My favorite hedge fund event is the annual Sohn Conference in New York. This year’s event will be held on May 6, so I decided to take a look at how last year’s picks fared and whether hedge fund managers were able to generate any outperformance with their recommendations. Last year Harvard University’s Patrick Luo released a paper about these types of investment conferences. Here is what he said:

“Using a novel dataset drawn from investment conferences from 2008 to 2013, I show that hedge funds take advantage of the publicity of these conferences to strategically release their book information to drive market demand. Specifically, hedge funds sell pitched stocks after the conferences to take profit and create room for better investment opportunities. However, the pitched stocks still perform better than non-pitched stocks in the funds’ portfolios afterwards. Hedge funds do not pitch obviously bad stocks because maintaining a good reputation helps them raise money. Pitched stocks earn a cumulative abnormal return of 20% over 18 months before the pitch and continue to outperform the benchmark by 7% over 9 months afterwards.”
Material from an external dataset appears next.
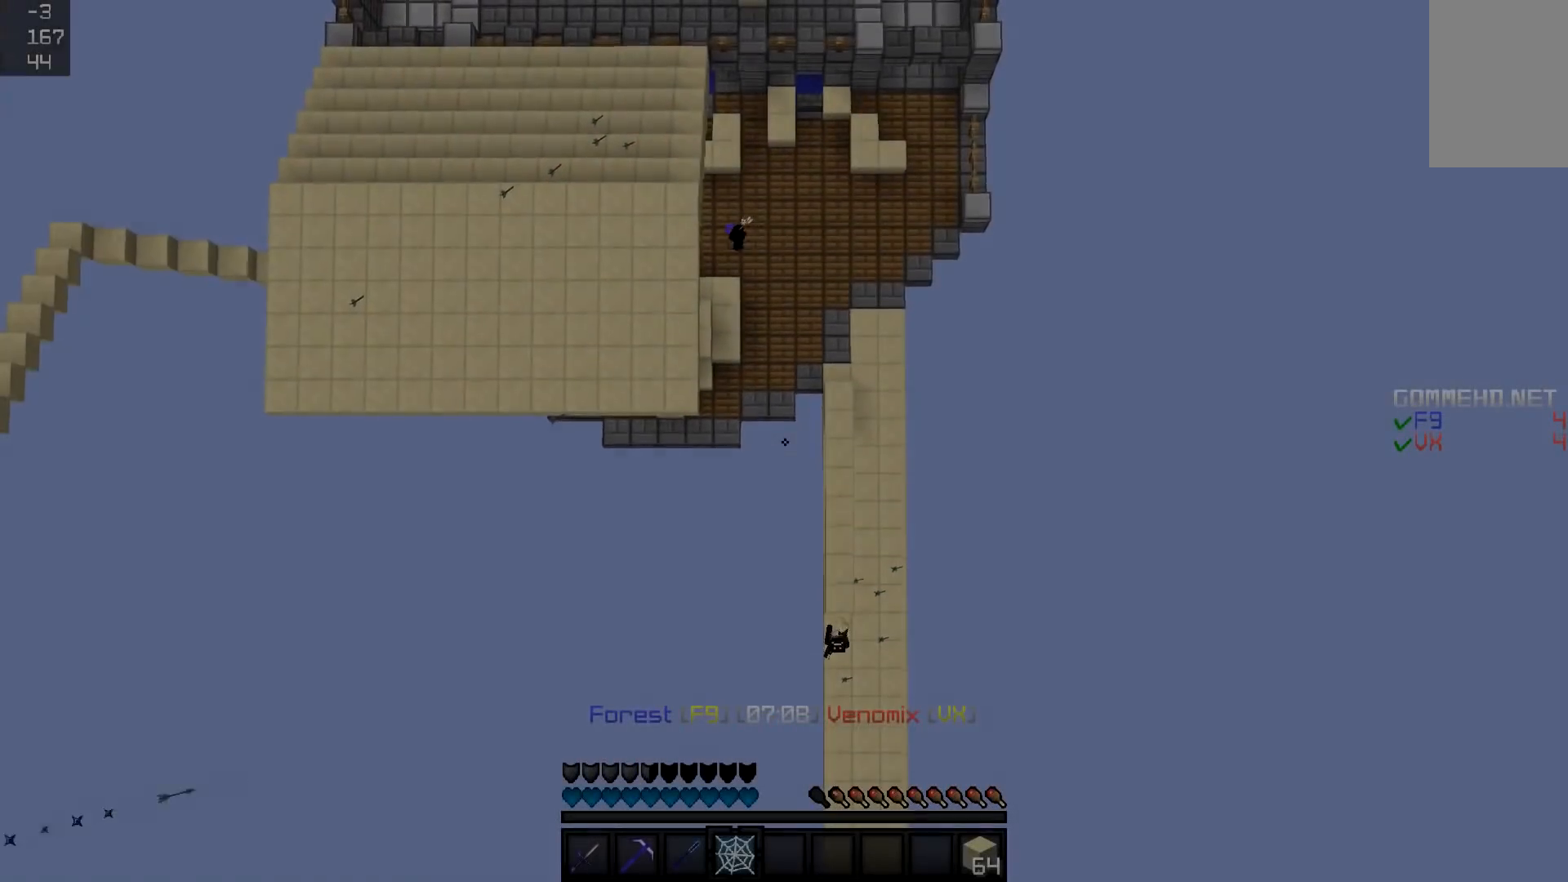
{"keys": ["a"], "mouse": [], "events": [[117, "a", "up"], [217, "mouse_right", "down"], [267, "mouse_right", "up"], [317, "a", "down"], [367, "w", "up"], [417, "mouse_right", "down"], [467, "mouse_right", "up"]]}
Patrick Luo basically uncovered the fact that the stocks pitched at investment conferences aren’t necessarily the “best” stock picks of hedge funds as they start selling these stocks after the conferences to create room for their real best ideas. However, these stocks still outperformed the market by an average of 7 percentage points (14.2% average gain for the pitched stocks vs. 7.5% gain for the market) over the following 9 months.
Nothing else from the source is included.